Kulturmecker Oldenburg? – Die Illusion der Beteiligung am Beispiel der Creative Mass


Als die Bauwerkhalle, die unter anderem regelmäßig für Ausstellungen des Masters „Museum und Austellung“ bereit steht, vor zwei Jahren verkauft werden sollte, gab es schnell eine Initiative gegen diesen Plan der Stadt. Bei diesem Streit wurde die „Creative Mass“ geboren, ein dezentraler Zusammenschluss kultureller Akteure, der sich vor allem über die sozialen Medien organisierte. Dank den hier Beteiligten schaffte man es, die schon sicheren Verkaufspläne zu verhindern und die Bauwerkhalle für kulturelle Zwecke zu erhalten. Die Halle war aber nur ein Symbol für ein viel tieferes Unbehagen über die Entwicklung der Oldenburger Kultur – oder besser gesagt, das Fehlen einer Entwicklung. Der Eindruck vieler war und ist, dass die Politik sich in der Tendenz gegen neue kulturelle Konzepte stellt, die nicht in das Schema dessen passt, was es sowieso schon gibt, also von großen Institutionen und Museen. Das war bei der Bauwerkhalle so, und vorher bei dem nach wie vor über allen Aktivitäten stehenden Enttäuschung des Endes des Freifeld Festivals. 

Die Creative Mass ist zwar dezentral organisiert, aber wie bei jeder noch so dezentralen Organisation braucht es immer jemanden, der sich kümmern muss, der seine Zeit investiert und Treffen organisiert. Diese, wie immer bei diesen Initiativen, sehr kleine Gruppe muss mit dem Dilemma umgehen: dezentraler Anspruch einerseits, organisatorische Wirklichkeit einer kleinen Gruppe andererseits.
Um nicht zu sehr zu bestimmen, was an konkreten Aktionen aus der ‚Creative Mass‘ folgt, war nun die Idee, basierend auf Beispielen in anderen Städten, dass man einen so genannten ‚Prozess‘ startet. Der ‚Prozess‘ sollte eine Art Ermittlung sein, was eigentlich die vielen einzelnen Künstler_innen und Kulturschaffende in Oldenburg brauchen, wollen und zu verändern suchen. Was genau der ‚Prozess‘ darüber hinaus ist, sollte nicht festgelegt werden. Das Unbestimmte sollte gerade seine Eigenheit sein, um nicht für eine große Menge an Leuten vorwegzunehmen, was erst aus dem Prozess der Exploration entstehen müsste. 

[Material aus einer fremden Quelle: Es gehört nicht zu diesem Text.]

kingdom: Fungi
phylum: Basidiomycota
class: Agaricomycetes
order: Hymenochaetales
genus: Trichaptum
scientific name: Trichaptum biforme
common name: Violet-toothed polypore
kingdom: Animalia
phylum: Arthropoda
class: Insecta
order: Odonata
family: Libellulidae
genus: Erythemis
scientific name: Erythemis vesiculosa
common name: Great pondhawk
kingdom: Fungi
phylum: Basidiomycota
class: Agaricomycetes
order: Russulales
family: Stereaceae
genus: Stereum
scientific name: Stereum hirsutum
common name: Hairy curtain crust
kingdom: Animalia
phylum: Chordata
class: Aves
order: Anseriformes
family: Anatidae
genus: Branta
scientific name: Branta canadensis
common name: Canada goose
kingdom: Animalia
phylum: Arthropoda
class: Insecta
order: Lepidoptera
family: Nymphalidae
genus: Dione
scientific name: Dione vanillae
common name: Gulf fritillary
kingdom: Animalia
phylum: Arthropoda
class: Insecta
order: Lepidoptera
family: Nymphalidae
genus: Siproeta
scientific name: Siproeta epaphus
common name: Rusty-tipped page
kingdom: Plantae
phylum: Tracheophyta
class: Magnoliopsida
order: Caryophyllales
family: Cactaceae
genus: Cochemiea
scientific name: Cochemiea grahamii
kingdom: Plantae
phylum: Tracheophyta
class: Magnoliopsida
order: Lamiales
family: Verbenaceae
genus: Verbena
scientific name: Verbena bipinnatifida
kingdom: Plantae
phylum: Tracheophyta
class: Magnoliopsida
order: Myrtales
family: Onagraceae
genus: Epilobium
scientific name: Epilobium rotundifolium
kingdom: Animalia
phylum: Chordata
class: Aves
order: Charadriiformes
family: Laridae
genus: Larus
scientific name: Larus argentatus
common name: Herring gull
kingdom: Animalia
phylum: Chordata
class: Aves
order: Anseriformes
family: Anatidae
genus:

Wenn man nun nicht einfach als die zufällige kleine Gruppe an Organisator_innen den gewünschten ‚Prozess‘ begleiten will, dann, so war es die Idee, holt man sich externe Expert_innen dazu, die neutral sind, nicht involviert und nur den Rahmen dafür schaffen, dass der ‚Prozess‘ stattfinden kann. Hier kommt nun das Institut für partizipatives Gestalten (IPG) ins Spiel, ein privates Unternehmen, dass sich selbst die Weihe, ein ‚Institut‘ zu sein, verliehen hat. Das Unternehmen ist, wie das im Bereich der Kreativwirtschaft nun so ist, betont unkonventionell, betont sozial und neutral. Man duzt sich. Man hat ein Faible für Typographie. Man organisiert einen Workshop in der Limonadenfabrik, in dem die anfangs sehr unbestimmte ‚kreative Masse‘ – letztlich alle, die Kulturschaffende sind oder die Kultur anzustoßen vorhaben – schon einmal gehörig eingegrenzt wird. Warum es nun diese schon sehr wichtige Dynamik gibt, also von dem Anspruch, dass es eine große Anzahl an Leuten gibt – und die zugehörige Facebookgruppe hat Mitglieder in einer vierstelligen Zahl, was für Oldenburger Gruppen schon sehr groß ist – hin zu der kleinen Gruppe an Workshopteilnehmer_innen, von denen die Mehrheit noch dazu schon mehr oder weniger etabliert ist, darüber lässt sich trefflich spekulieren. Es ist offenbar so, dass sich nicht alle angesprochen fühlen. Es waren also Vertreter_innen der meisten Theater da, und seit vielen Jahren aktive freie Künstler_innen. Deren Bedürfnisse in der ja sowieso unterfinanzierten Kulturförderung sind nicht wenig relevant. Aber mit wenigen Ausnahmen, wie dem Graffitiverbund ‚Brückenkunst‘, fand alternative oder Subkultur praktisch keine Stimme. Wenn man nun feststellt, dass es gerade an dieser in Oldenburg fehlt und dass gerade diese finanzielle Schwierigkeiten hat, weil sie praktisch kaum gefördert wird, dann stellt sich schnell die Frage: wieso ist hier keiner präsent? Wo sind die DJs, die jungen Fotograph_innen, die bildenden Künstler_innen unter 35? Der Arroganz des ein oder anderen Anwesenden – „vielleicht gibt es die eben nicht“ – ist zu widersprechen. 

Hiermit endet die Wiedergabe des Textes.